Compositionality for Convex (History-Dependent) rPAs
Positive results: for convex rPAs under a memoryful-nature semantics, a PA-reduction is possible, mapping robust choices into strategy nondeterminism. Compositional AG rules are valid under a convexity-preserving parallel composition (i.e., taking convex hulls of product uncertainty sets at each global transition). The paper formalizes this equivalence and shows that sound and complete AG reasoning is recoverable for this subclass with these semantic conventions.
Simulation-Based AG Reasoning
Beyond property-based reasoning, a simulation-based AG approach is developed, extending [Komuravelli et al., 2012] to the parametric PA setting. The authors define both a valuation-dependent strong simulation relation, and a robust-strong simulation—the latter requiring a single witness relation for all parameter values in a region. Both are proved to be preorders and compositional. A simulation-based AG rule is proven sound and complete: if A2 and A3, then A4.
Since strong simulation preorders preserve satisfaction of safety fragments of PCTL, this yields a specification-preserving compositional verification scheme for parametric and robust PAs at the semantic level.
Numerical Results, Contradictory Claims, and Theoretical Implications
Though numeric benchmarks are not presented, the paper demonstrates, with technical counterexamples and model-theoretic arguments, that:
- The AG methodology for PAs cannot, in general, be lifted to rPAs under standard composition, memoryless nature, or non-convex uncertainty.
- Compositionality is rescued only in highly-structured settings with convexity, history-dependent nature, and convex-hull closure at the composition interface.
These results refute naive generalization practices found in some tool implementations of interval analysis or robust model-checking.
The compositional monotonicity reasoning for pPAs is rigorous, and forms a sufficient criterion for global monotonicity based on local monotonicity, without explicit denesting of the compositional structure.

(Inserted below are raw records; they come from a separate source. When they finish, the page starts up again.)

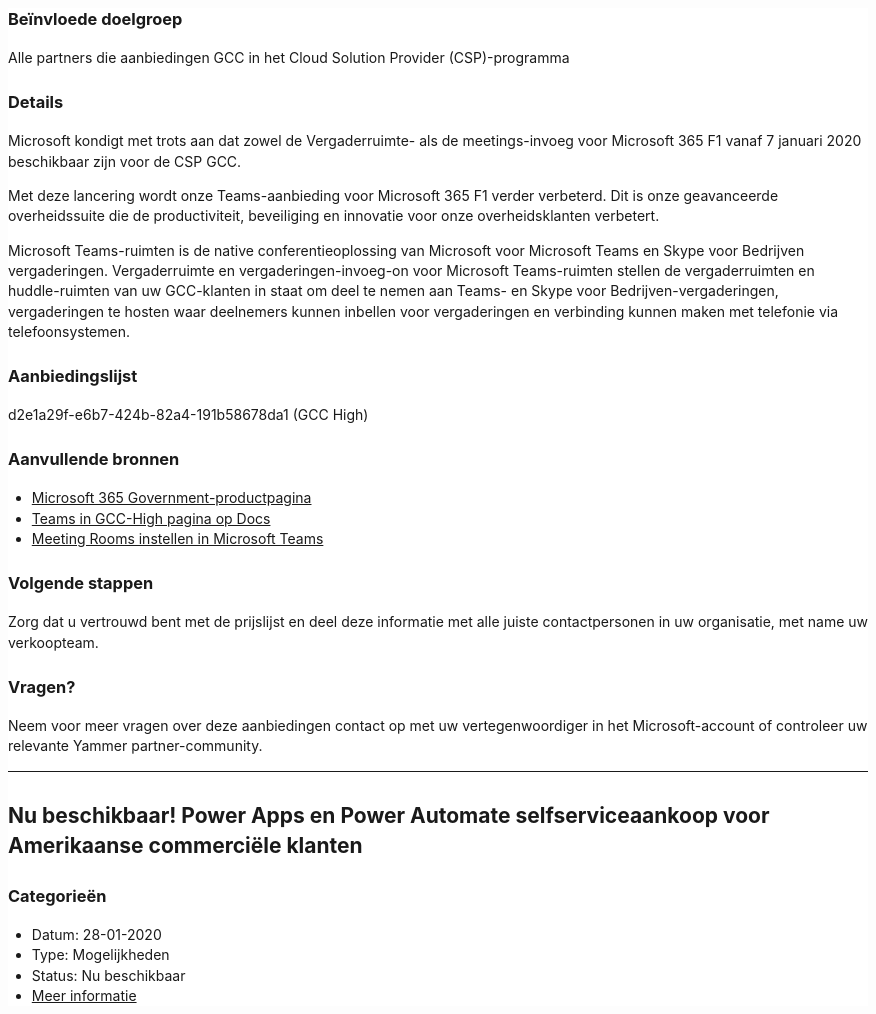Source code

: ### <a name="impacted-audience"></a>Beïnvloede doelgroep

Alle partners die aanbiedingen GCC in het Cloud Solution Provider (CSP)-programma

### <a name="details"></a>Details

Microsoft kondigt met trots aan dat zowel de Vergaderruimte- als de meetings-invoeg voor Microsoft 365 F1 vanaf 7 januari 2020 beschikbaar zijn voor de CSP GCC.

Met deze lancering wordt onze Teams-aanbieding voor Microsoft 365 F1 verder verbeterd. Dit is onze geavanceerde overheidssuite die de productiviteit, beveiliging en innovatie voor onze overheidsklanten verbetert.

Microsoft Teams-ruimten is de native conferentieoplossing van Microsoft voor Microsoft Teams en Skype voor Bedrijven vergaderingen. Vergaderruimte en vergaderingen-invoeg-on voor Microsoft Teams-ruimten stellen de vergaderruimten en huddle-ruimten van uw GCC-klanten in staat om deel te nemen aan Teams- en Skype voor Bedrijven-vergaderingen, vergaderingen te hosten waar deelnemers kunnen inbellen voor vergaderingen en verbinding kunnen maken met telefonie via telefoonsystemen.

### <a name="offer-list"></a>Aanbiedingslijst

d2e1a29f-e6b7-424b-82a4-191b58678da1 (GCC High)

### <a name="additional-resources"></a>Aanvullende bronnen

- [Microsoft 365 Government-productpagina](https://www.microsoft.com/microsoft-365/government/)
- [Teams in GCC-High pagina op Docs](/MicrosoftTeams/plan-for-government-gcc-high)
- [Meeting Rooms instellen in Microsoft Teams](/microsoftteams/room-systems/)

### <a name="next-steps"></a>Volgende stappen

Zorg dat u vertrouwd bent met de prijslijst en deel deze informatie met alle juiste contactpersonen in uw organisatie, met name uw verkoopteam.

### <a name="questions"></a>Vragen?

Neem voor meer vragen over deze aanbiedingen contact op met uw vertegenwoordiger in het Microsoft-account of controleer uw relevante Yammer partner-community.

_________________

## <a name="available-now-power-apps-and-power-automate-self-service-purchase-for-us-commercial-customers"></a><a id="5"/></a>Nu beschikbaar! Power Apps en Power Automate selfserviceaankoop voor Amerikaanse commerciële klanten

### <a name="categories"></a>Categorieën

- Datum: 28-01-2020
- Type: Mogelijkheden
- Status: Nu beschikbaar
- [Meer informatie](https://partner.microsoft.com/resources/collection/customer-self-serve-purchase#/)
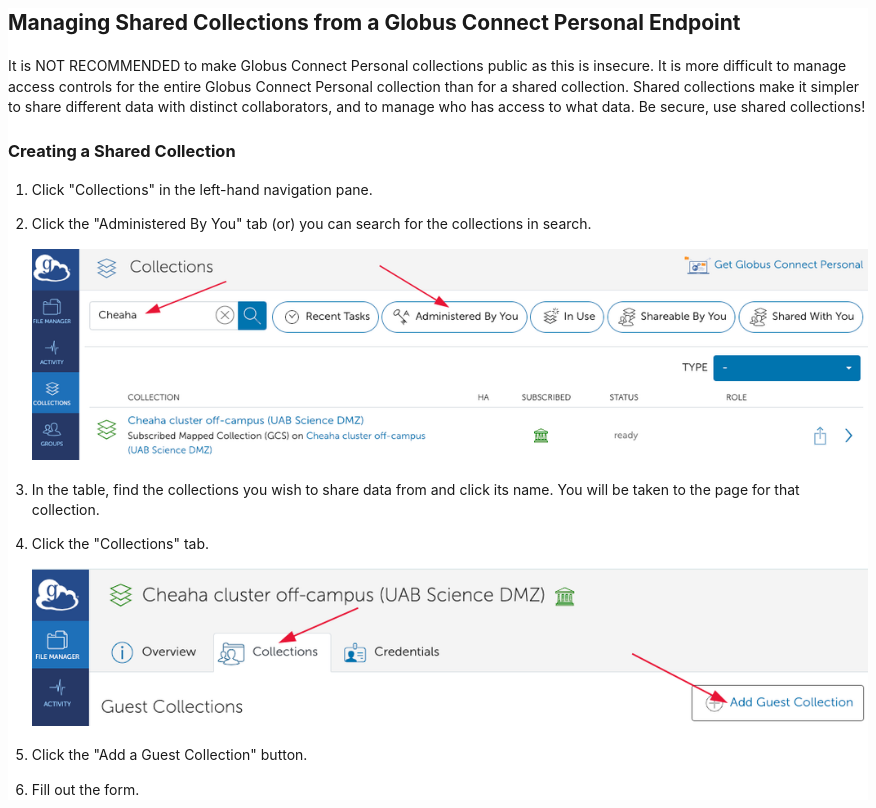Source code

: 
## Managing Shared Collections from a Globus Connect Personal Endpoint

It is NOT RECOMMENDED to make Globus Connect Personal collections public as this is insecure. It is more difficult to manage access controls for the entire Globus Connect Personal collection than for a shared collection. Shared collections make it simpler to share different data with distinct collaborators, and to manage who has access to what data. Be secure, use shared collections!

### Creating a Shared Collection

1. Click "Collections" in the left-hand navigation pane.

1. Click the "Administered By You" tab (or) you can search for the collections in search.

    ![!Globus Endpoints page with Administered by You selected, showing two endpoints. One of the endpoints is a shared endpoint.](./images/globus_100_shared_search_collections.png)

1. In the table, find the collections you wish to share data from and click its name. You will be taken to the page for that collection.

1. Click the "Collections" tab.

    ![!Globus UAB RC Work Laptop page with Guest Collections tab selected showing one collection.](./images/globus_101_shared_collections.png)

1. Click the "Add a Guest Collection" button.

1. Fill out the form.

Practical and Theoretical Impact
This paper provides a foundational basis for scalable and modular verification and synthesis of distributed/randomized systems under parameter and uncertainty modeling. The AG framework covers multi-objective, reward-based logic, and parametric interval analysis, significantly expanding the applicability of probabilistic model checking.
- Practically, the framework can be adopted in model checkers and contract-based design tools as evidenced in works on service-oriented architectures, neural-controlled agents, and large-scale distributed protocols.

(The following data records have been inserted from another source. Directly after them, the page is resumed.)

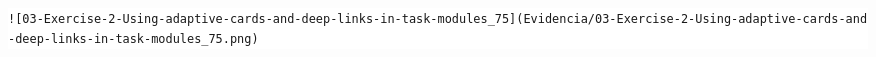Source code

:     ![03-Exercise-2-Using-adaptive-cards-and-deep-links-in-task-modules_75](Evidencia/03-Exercise-2-Using-adaptive-cards-and-deep-links-in-task-modules_75.png)
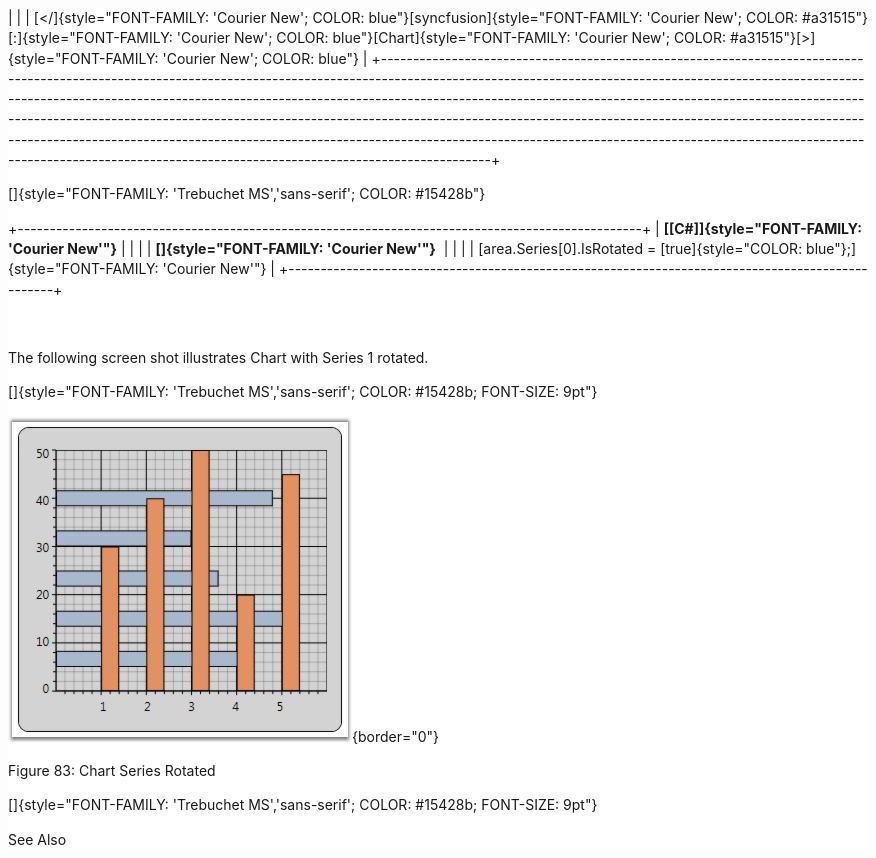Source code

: |                                                                                                                                                                                                                                                                                                                                                                                                                                                                                                                                                                                                                                                                                                          |
| [\</]{style="FONT-FAMILY: 'Courier New'; COLOR: blue"}[syncfusion]{style="FONT-FAMILY: 'Courier New'; COLOR: #a31515"}[:]{style="FONT-FAMILY: 'Courier New'; COLOR: blue"}[Chart]{style="FONT-FAMILY: 'Courier New'; COLOR: #a31515"}[\>]{style="FONT-FAMILY: 'Courier New'; COLOR: blue"}                                                                                                                                                                                                                                                                                                                                                                                                               |
+----------------------------------------------------------------------------------------------------------------------------------------------------------------------------------------------------------------------------------------------------------------------------------------------------------------------------------------------------------------------------------------------------------------------------------------------------------------------------------------------------------------------------------------------------------------------------------------------------------------------------------------------------------------------------------------------------------+

[]{style="FONT-FAMILY: 'Trebuchet MS','sans-serif'; COLOR: #15428b"} 

+-------------------------------------------------------------------------------------------------+
| **[\[C#\]]{style="FONT-FAMILY: 'Courier New'"}**                                                |
|                                                                                                 |
| **[]{style="FONT-FAMILY: 'Courier New'"}**                                                      |
|                                                                                                 |
| [area.Series\[0\].IsRotated = [true]{style="COLOR: blue"};]{style="FONT-FAMILY: 'Courier New'"} |
+-------------------------------------------------------------------------------------------------+

 

The following screen shot illustrates Chart with Series 1 rotated.

[]{style="FONT-FAMILY: 'Trebuchet MS','sans-serif'; COLOR: #15428b; FONT-SIZE: 9pt"} 

![](ImagesExt/image81_87.jpg){border="0"}

Figure 83: Chart Series Rotated

[]{style="FONT-FAMILY: 'Trebuchet MS','sans-serif'; COLOR: #15428b; FONT-SIZE: 9pt"} 

See Also
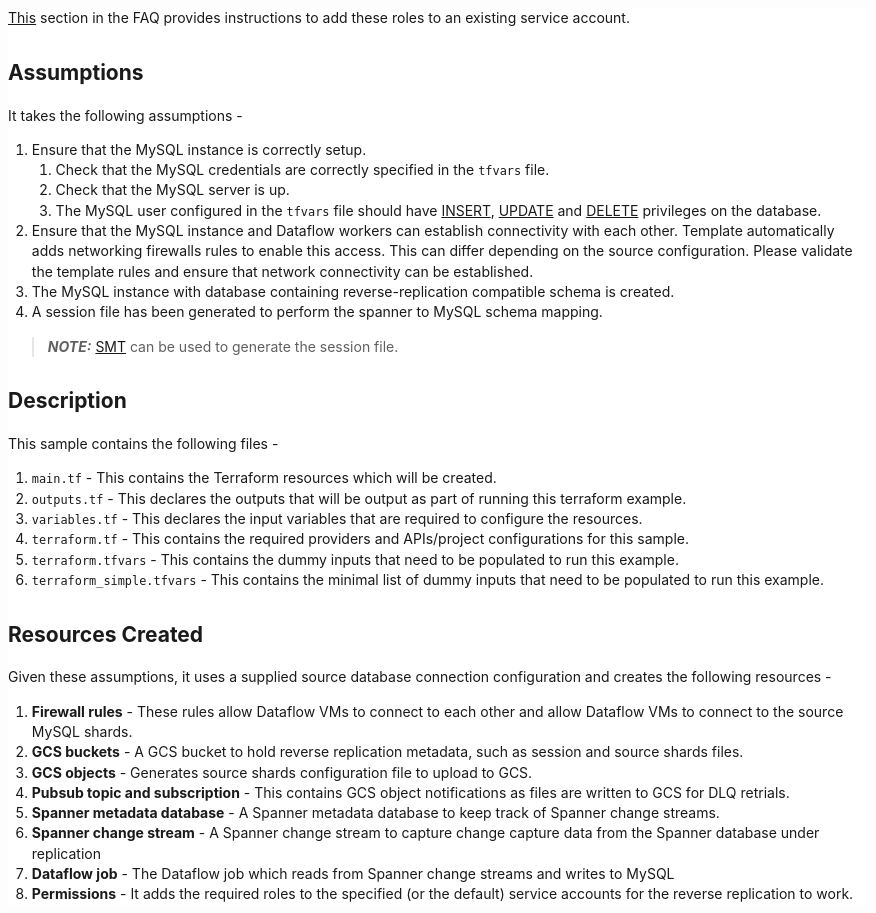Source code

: [This](#adding-access-to-terraform-service-account) section in the FAQ
provides instructions to add these roles to an existing service account.

## Assumptions

It takes the following assumptions -

1. Ensure that the MySQL instance is correctly setup.  
     1. Check that the MySQL credentials are correctly specified in the `tfvars` file. 
     2. Check that the MySQL server is up. 
     3. The MySQL user configured in the `tfvars` file should have [INSERT](https://dev.mysql.com/doc/refman/8.0/en/privileges-provided.html#priv_insert), [UPDATE](https://dev.mysql.com/doc/refman/8.0/en/privileges-provided.html#priv_update) and [DELETE](https://dev.mysql.com/doc/refman/8.0/en/privileges-provided.html#priv_delete) privileges on the database. 
2. Ensure that the MySQL instance and Dataflow workers can establish connectivity with each other. Template automatically adds networking firewalls rules to enable this access. This can differ depending on the source configuration. Please validate the template rules and ensure that network connectivity can be established.
3. The MySQL instance with database containing reverse-replication compatible
   schema is created.
4. A session file has been generated to perform the spanner to MySQL schema mapping.

> **_NOTE:_**
[SMT](https://googlecloudplatform.github.io/spanner-migration-tool/quickstart.html)
> can be used to generate the session file.

## Description

This sample contains the following files -

1. `main.tf` - This contains the Terraform resources which will be created.
2. `outputs.tf` - This declares the outputs that will be output as part of
   running this terraform example.
3. `variables.tf` - This declares the input variables that are required to
   configure the resources.
4. `terraform.tf` - This contains the required providers and APIs/project
   configurations for this sample.
5. `terraform.tfvars` - This contains the dummy inputs that need to be populated
   to run this example.
6. `terraform_simple.tfvars` - This contains the minimal list of dummy inputs
   that need to be populated to run this example.

## Resources Created

Given these assumptions, it uses a supplied source database connection
configuration and creates the following resources -

1. **Firewall rules** - These rules allow Dataflow VMs to connect to each other
   and allow Dataflow VMs to connect to the source MySQL shards.
2. **GCS buckets** - A GCS bucket to hold reverse replication metadata, such as
   session and source shards files.
3. **GCS objects** - Generates source shards configuration file to upload to
   GCS.
4. **Pubsub topic and subscription** - This contains GCS object notifications as
   files are written to GCS for DLQ retrials.
5. **Spanner metadata database** - A Spanner metadata database to keep track of
   Spanner change streams.
6. **Spanner change stream** - A Spanner change stream to capture change capture
   data from the Spanner database under replication
7. **Dataflow job** - The Dataflow job which reads from Spanner change streams
   and writes to MySQL
8. **Permissions** - It adds the required roles to the specified (or the
   default) service accounts for the reverse replication to work.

- The AG monotonicity reasoning and strategy projection theory set a basis for further algorithmic advances (e.g., compositional parameter synthesis, scalable robust control).

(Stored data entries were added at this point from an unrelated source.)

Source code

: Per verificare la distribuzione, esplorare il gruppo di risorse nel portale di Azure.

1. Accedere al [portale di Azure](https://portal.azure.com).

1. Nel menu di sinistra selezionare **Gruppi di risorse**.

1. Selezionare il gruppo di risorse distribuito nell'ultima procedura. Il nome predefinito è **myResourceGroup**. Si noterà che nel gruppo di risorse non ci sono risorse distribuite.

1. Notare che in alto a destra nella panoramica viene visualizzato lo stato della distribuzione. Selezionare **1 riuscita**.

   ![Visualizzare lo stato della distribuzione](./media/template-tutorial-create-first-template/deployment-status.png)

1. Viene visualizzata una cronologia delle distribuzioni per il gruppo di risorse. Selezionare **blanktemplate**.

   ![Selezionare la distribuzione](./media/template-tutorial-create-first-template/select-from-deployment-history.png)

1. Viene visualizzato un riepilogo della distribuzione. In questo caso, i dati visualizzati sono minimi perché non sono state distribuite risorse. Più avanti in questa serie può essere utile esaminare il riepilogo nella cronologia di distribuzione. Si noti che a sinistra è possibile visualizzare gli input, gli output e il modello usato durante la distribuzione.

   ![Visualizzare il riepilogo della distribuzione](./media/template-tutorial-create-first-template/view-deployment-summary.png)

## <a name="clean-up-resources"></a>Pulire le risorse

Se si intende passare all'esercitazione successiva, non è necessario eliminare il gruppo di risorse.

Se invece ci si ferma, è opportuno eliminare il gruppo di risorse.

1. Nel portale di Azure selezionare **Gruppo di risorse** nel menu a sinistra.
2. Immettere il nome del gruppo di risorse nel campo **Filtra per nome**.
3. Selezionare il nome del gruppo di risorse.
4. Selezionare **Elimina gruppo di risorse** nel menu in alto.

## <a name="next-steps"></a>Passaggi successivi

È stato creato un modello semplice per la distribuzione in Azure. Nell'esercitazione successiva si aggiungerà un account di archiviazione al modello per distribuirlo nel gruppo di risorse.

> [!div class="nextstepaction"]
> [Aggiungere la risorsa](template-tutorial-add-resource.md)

The negative results impose necessary constraints on the modeling and semantic choices for correctness in symbolic or abstraction-based compositional verification.
Future Work
Critical future directions include: (1) implementation of the AG framework for parameterized and robust models, (2) integration with efficient multi-objective algorithms for parameter and robust synthesis, (3) extension to average-reward, visiting times, and more general stochastic games, (4) algorithmic advances for learning-based or abstraction-refinement compositional verification, and (5) applicability to partial observability, distributed schedulers, and more general uncertainty semantics.
Conclusion
The paper establishes a rigorous theory for compositional, property-based, and simulation-based reasoning for probabilistic models with parametric and robust uncertainty, delineating its precise scope and limitations. It advances the formal methods literature by mapping the boundaries of compositional verification for models with various flavors of uncertainty, and gives essential guidelines for modular analysis in both foundational and algorithmic contexts (2603.29550).